Please count the lines in the data below that hold "value" and answer with the number by itself.

[Stored data]
----

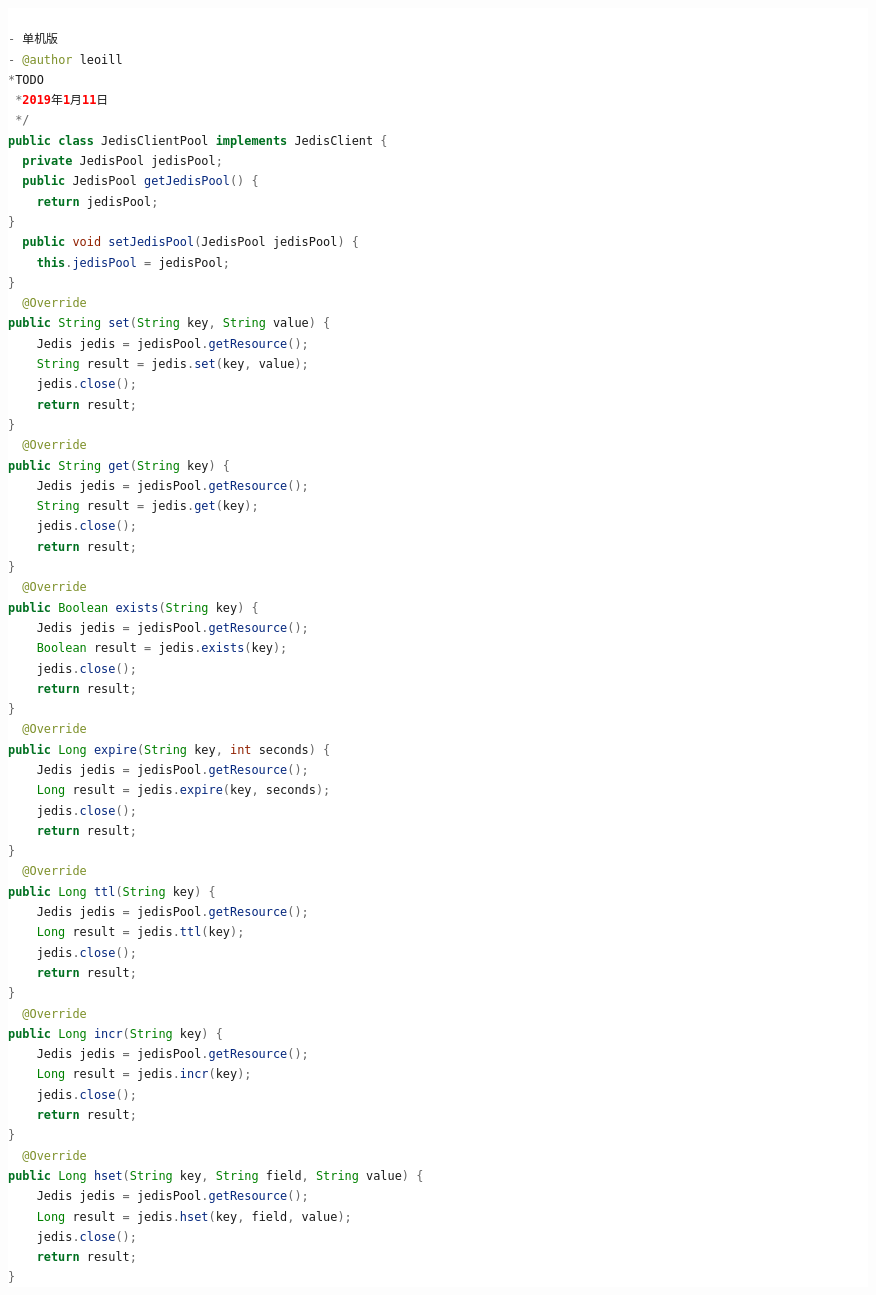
 ```java

- 单机版
- @author leoill
*TODO
 *2019年1月11日
 */
public class JedisClientPool implements JedisClient {
  private JedisPool jedisPool;
  public JedisPool getJedisPool() {
	return jedisPool;
}
  public void setJedisPool(JedisPool jedisPool) {
	this.jedisPool = jedisPool;
}
  @Override
public String set(String key, String value) {
	Jedis jedis = jedisPool.getResource();
	String result = jedis.set(key, value);
	jedis.close();
	return result;
}
  @Override
public String get(String key) {
	Jedis jedis = jedisPool.getResource();
	String result = jedis.get(key);
	jedis.close();
	return result;
}
  @Override
public Boolean exists(String key) {
	Jedis jedis = jedisPool.getResource();
	Boolean result = jedis.exists(key);
	jedis.close();
	return result;
}
  @Override
public Long expire(String key, int seconds) {
	Jedis jedis = jedisPool.getResource();
	Long result = jedis.expire(key, seconds);
	jedis.close();
	return result;
}
  @Override
public Long ttl(String key) {
	Jedis jedis = jedisPool.getResource();
	Long result = jedis.ttl(key);
	jedis.close();
	return result;
}
  @Override
public Long incr(String key) {
	Jedis jedis = jedisPool.getResource();
	Long result = jedis.incr(key);
	jedis.close();
	return result;
}
  @Override
public Long hset(String key, String field, String value) {
	Jedis jedis = jedisPool.getResource();
	Long result = jedis.hset(key, field, value);
	jedis.close();
	return result;
}
```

----

- [Answer to this exercise]:
4